Materials were surprising pleasing to the touch. The leather was perforated and the smooth surfaces felt nonetheless soft.
It was one of the rare occasions that we approved of the understated use of silver satin plastic. In this case, it formed the template for the Veracruz's center stack which was simple, not cluttered with a lot of buttons and dials and it was easy to use. After a week in the Veracruz, the interior made us feel like we were still sliding into a comforting balm.
That ambience was present in the second row seats, where we found plenty of head and leg room. We think that the second row seats could hold three adults comfortable. Our test vehicle was equipped with a rear entertainment system as well as rear climate controls.
The 60/40 split second row seats were also adjustable. The backs could be tilted and the seats themselves could be slid back.
We were particularly interested in the third row seats. They folded flat creating an even cargo floor. When we got back there we thought the space snug. But our knees were not in our chest. In fact, after sitting in the third row for a few minutes, we thought a couple of average sized adults could survive a not too long ride back there.
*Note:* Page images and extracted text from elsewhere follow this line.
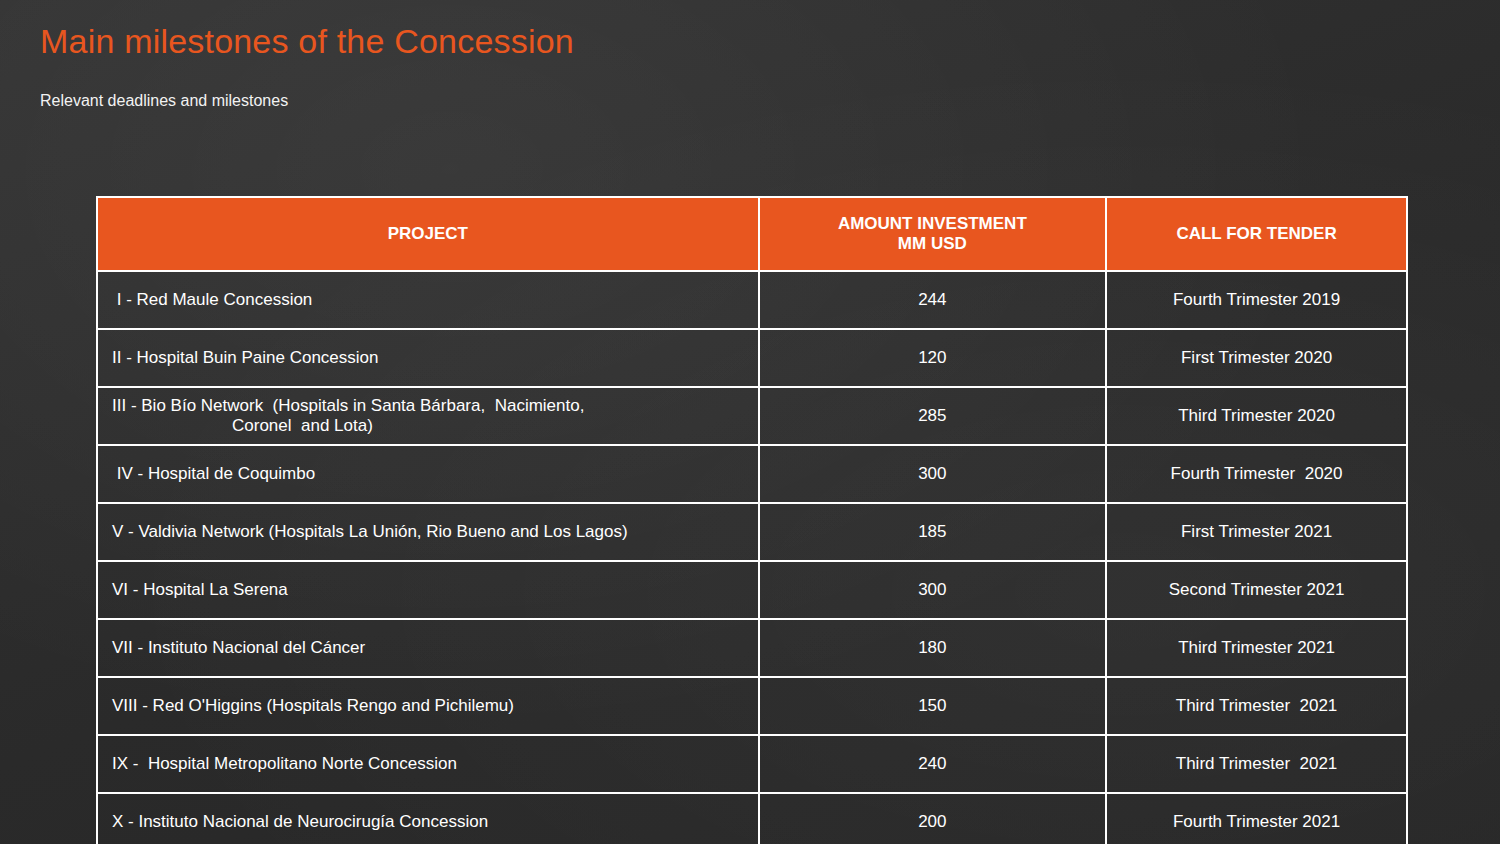Main milestones of the Concession
Relevant deadlines and milestones
| PROJECT | AMOUNT INVESTMENT MM USD | CALL FOR TENDER |
| --- | --- | --- |
| I - Red Maule Concession | 244 | Fourth Trimester 2019 |
| II - Hospital Buin Paine Concession | 120 | First Trimester 2020 |
| III - Bio Bío Network (Hospitals in Santa Bárbara, Nacimiento, Coronel and Lota) | 285 | Third Trimester 2020 |
| IV - Hospital de Coquimbo | 300 | Fourth Trimester 2020 |
| V - Valdivia Network (Hospitals La Unión, Rio Bueno and Los Lagos) | 185 | First Trimester 2021 |
| VI - Hospital La Serena | 300 | Second Trimester 2021 |
| VII - Instituto Nacional del Cáncer | 180 | Third Trimester 2021 |
| VIII - Red O'Higgins (Hospitals Rengo and Pichilemu) | 150 | Third Trimester 2021 |
| IX - Hospital Metropolitano Norte Concession | 240 | Third Trimester 2021 |
| X - Instituto Nacional de Neurocirugía Concession | 200 | Fourth Trimester 2021 |
| Total | 2.204 | |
Our test vehicle ran silent and it ran fast when we needed it to. It was powered by a 3.8 liter V6 that made 260 horsepower and 257 pounds-feet of torque. The engine was mated to a six speed automatic transmission.
The engine ran smoothly and gear selection was almost silent. Even when we press down on accelerator, the Veracruz ran relatively quietly.
We were particularly impressed with the Veracruz's driving characteristics. Although it weighed almost 4,500 pounds, our test vehicle was rather spry on its treaded. It responded to driver input smartly. It cornered well it stayed fairly flat in the curves.
Every now and then we'd catch ourselves driving the Veracruz like it was a sedan rather than a utility vehicle. We were really pleased with the way it responded to our every command.
We had the top of the line Limited model. That meant that our Veracruz had all-wheel drive, a sunroof, premium audio system that included satellite radio and an in dash six disc CD player that included MP3 capability. It also had fob that would allow us to start the vehicle with put the key in the ignition, adjustable pedals and a power tilt/telescoping steering wheel.
Our test vehicle didn't have a navigation system, nor was it equipped with Bluetooth that turns compatible cell phones into hands free car phone. That's okay. We were still awfully impressed with Hyundai's Veracruz.
The sticker on our test vehicle was $38,225.